*What you will do*
This exercise calls for a copy of every line in the listing below that carries the word "všechny".

*Information given*
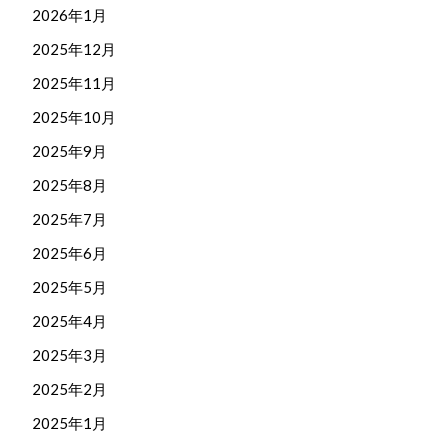
2026年1月
2025年12月
2025年11月
2025年10月
2025年9月
2025年8月
2025年7月
2025年6月
2025年5月
2025年4月
2025年3月
2025年2月
2025年1月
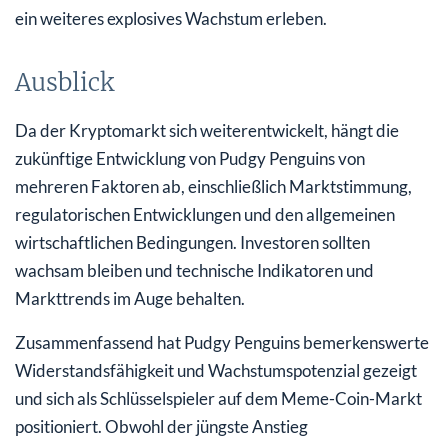
ein weiteres explosives Wachstum erleben.
Ausblick
Da der Kryptomarkt sich weiterentwickelt, hängt die
zukünftige Entwicklung von Pudgy Penguins von
mehreren Faktoren ab, einschließlich Marktstimmung,
regulatorischen Entwicklungen und den allgemeinen
wirtschaftlichen Bedingungen. Investoren sollten
wachsam bleiben und technische Indikatoren und
Markttrends im Auge behalten.
Zusammenfassend hat Pudgy Penguins bemerkenswerte
Widerstandsfähigkeit und Wachstumspotenzial gezeigt
und sich als Schlüsselspieler auf dem Meme-Coin-Markt
positioniert. Obwohl der jüngste Anstieg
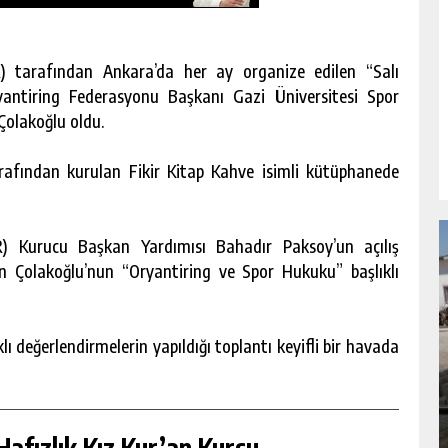
 tarafından Ankara’da her ay organize edilen “Salı
yantiring Federasyonu Başkanı Gazi Üniversitesi Spor
 Çolakoğlu oldu.
afından kurulan Fikir Kitap Kahve isimli kütüphanede
 Kurucu Başkan Yardımısı Bahadır Paksoy’un açılış
n Çolakoğlu’nun “Oryantiring ve Spor Hukuku” başlıklı
ıklı değerlendirmelerin yapıldığı toplantı keyifli bir havada
NDA
GÖKSUN HAFIZLIK KIZ KUR’AN KURSU
ÖĞRENCILERINE DARENDE GEZISI.
GÜNLÜK HABER AKIŞI
afızlık Kız Kur’an Kursu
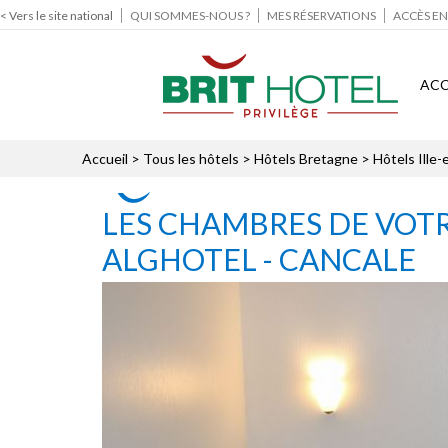
< Vers le site national
QUI SOMMES-NOUS ?
MES RÉSERVATIONS
ACCÈS EN
ACC
Accueil
>
Tous les hôtels
>
Hôtels Bretagne
>
Hôtels Ille-
LES CHAMBRES DE VOTR
ALGHOTEL - CANCALE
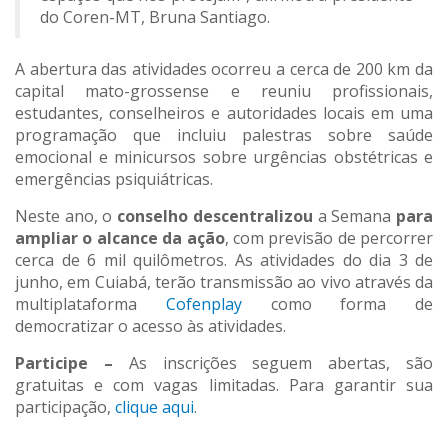
do Coren-MT, Bruna Santiago.
A abertura das atividades ocorreu a cerca de 200 km da
capital mato-grossense e reuniu profissionais,
estudantes, conselheiros e autoridades locais em uma
programação que incluiu palestras sobre saúde
emocional e minicursos sobre urgências obstétricas e
emergências psiquiátricas.
Neste ano, o
conselho
descentralizou
a Semana
para
ampliar o alcance da ação
, com previsão de percorrer
cerca de 6 mil quilômetros. As atividades do dia 3 de
junho, em Cuiabá, terão transmissão ao vivo através da
multiplataforma
Cofenplay
como forma de
democratizar o acesso às atividades.
Participe –
As inscrições seguem abertas, são
gratuitas e com vagas limitadas. Para garantir sua
participação,
clique
aqui
.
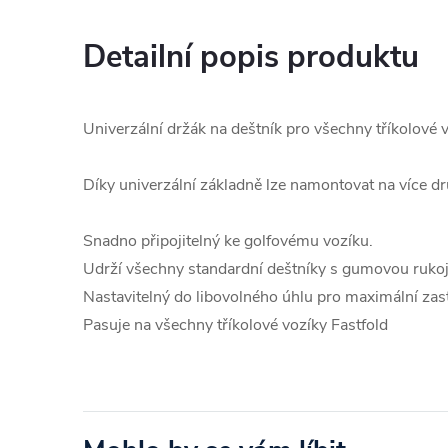
Detailní popis produktu
Univerzální držák na deštník pro všechny tříkolové v
Díky univerzální základně lze namontovat na více dr
Snadno připojitelný ke golfovému vozíku.
Udrží všechny standardní deštníky s gumovou rukoj
Nastavitelný do libovolného úhlu pro maximální zas
Pasuje na všechny tříkolové vozíky Fastfold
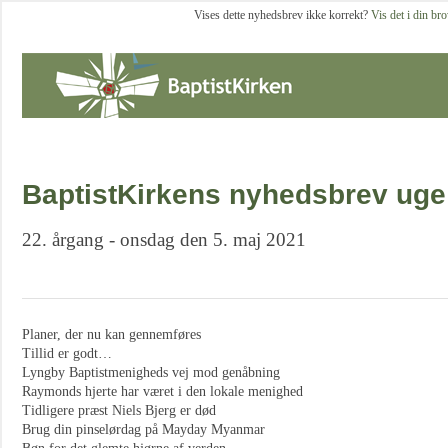
Vises dette nyhedsbrev ikke korrekt?
Vis det i din br
BaptistKirkens nyhedsbrev uge
22. årgang - onsdag den 5. maj 2021
Planer, der nu kan gennemføres
Tillid er godt…
Lyngby Baptistmenigheds vej mod genåbning
Raymonds hjerte har været i den lokale menighed
Tidligere præst Niels Bjerg er død
Brug din pinselørdag på Mayday Myanmar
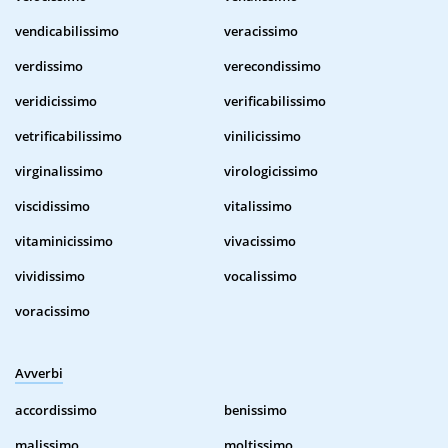
vendicabilissimo
veracissimo
verdissimo
verecondissimo
veridicissimo
verificabilissimo
vetrificabilissimo
vinilicissimo
virginalissimo
virologicissimo
viscidissimo
vitalissimo
vitaminicissimo
vivacissimo
vividissimo
vocalissimo
voracissimo
Avverbi
accordissimo
benissimo
malissimo
moltissimo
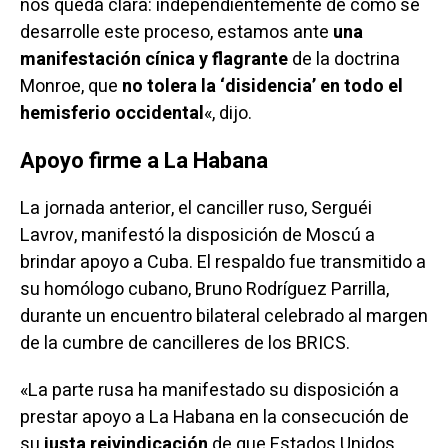
nos queda clara: independientemente de cómo se
desarrolle este proceso, estamos ante
una
manifestación cínica y flagrante
de la doctrina
Monroe, que
no tolera la ‘disidencia’ en todo el
hemisferio occidental
«, dijo.
Apoyo firme a La Habana
La jornada anterior, el canciller ruso, Serguéi
Lavrov,
manifestó
la disposición de Moscú a
brindar apoyo a Cuba. El respaldo fue transmitido a
su homólogo cubano, Bruno Rodríguez Parrilla,
durante un encuentro bilateral celebrado al margen
de la cumbre de cancilleres de los BRICS.
«La parte rusa ha manifestado su disposición a
prestar apoyo a La Habana en la consecución de
su
justa reivindicación
de que Estados Unidos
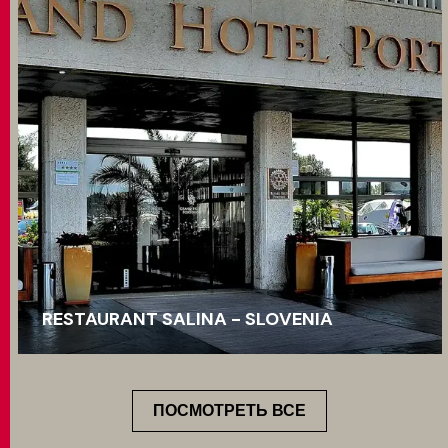
RESTAURANT SALINA - SLOVENIA
ПОСМОТРЕТЬ ВСЕ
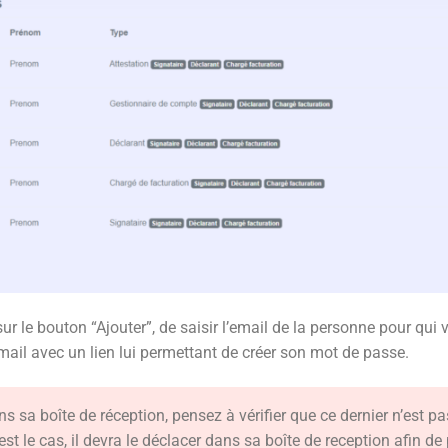
r sur le bouton “Ajouter”, de saisir l’email de la personne pour qu
mail avec un lien lui permettant de créer son mot de passe.
ns sa boîte de réception, pensez à vérifier que ce dernier n’est p
est le cas, il devra le déclacer dans sa boîte de reception afin de 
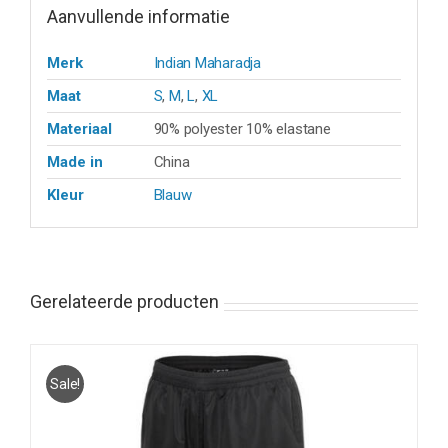
Aanvullende informatie
Merk
Indian Maharadja
Maat
S
,
M
,
L
,
XL
Materiaal
90% polyester 10% elastane
Made in
China
Kleur
Blauw
Gerelateerde producten
Sale!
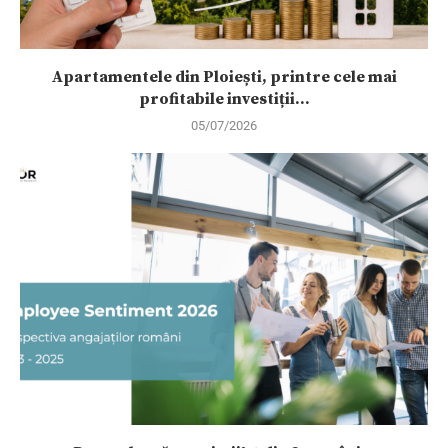
Apartamentele din Ploiești, printre cele mai
profitabile investiții...
05/07/2026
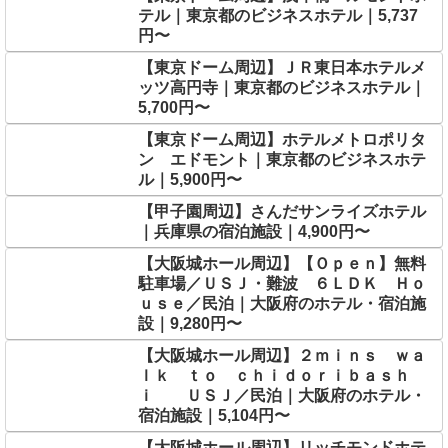
テル｜東京都のビジネスホテル｜5,737
円〜
【東京ドーム周辺】ＪＲ東日本ホテルメ
ッツ高円寺｜東京都のビジネスホテル｜
5,700円〜
【東京ドーム周辺】ホテルメトロポリタ
ン エドモント｜東京都のビジネスホテ
ル｜5,900円〜
【甲子園周辺】さんだサンライズホテル
｜兵庫県の宿泊施設｜4,900円〜
【大阪城ホール周辺】【Ｏｐｅｎ】無料
駐車場／ＵＳＪ・難波 ６ＬＤＫ Ｈｏ
ｕｓｅ／民泊｜大阪府のホテル・宿泊施
設｜9,280円〜
【大阪城ホール周辺】２ｍｉｎｓ ｗａ
ｌｋ ｔｏ ｃｈｉｄｏｒｉｂａｓｈ
ｉ ＵＳＪ／民泊｜大阪府のホテル・
宿泊施設｜5,104円〜
【大阪城ホール周辺】リッチモンドホテ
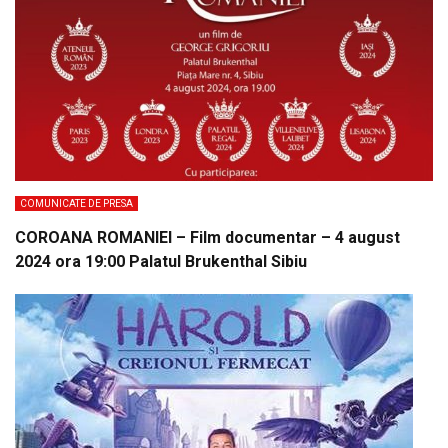
COMUNICATE DE PRESA
COROANA ROMANIEI – Film documentar – 4 august
2024 ora 19:00 Palatul Brukenthal Sibiu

*Solution for this problem*
Univerzální držák na deštník pro všechny tříkolové v
Udrží všechny standardní deštníky s gumovou rukoj
Pasuje na všechny tříkolové vozíky Fastfold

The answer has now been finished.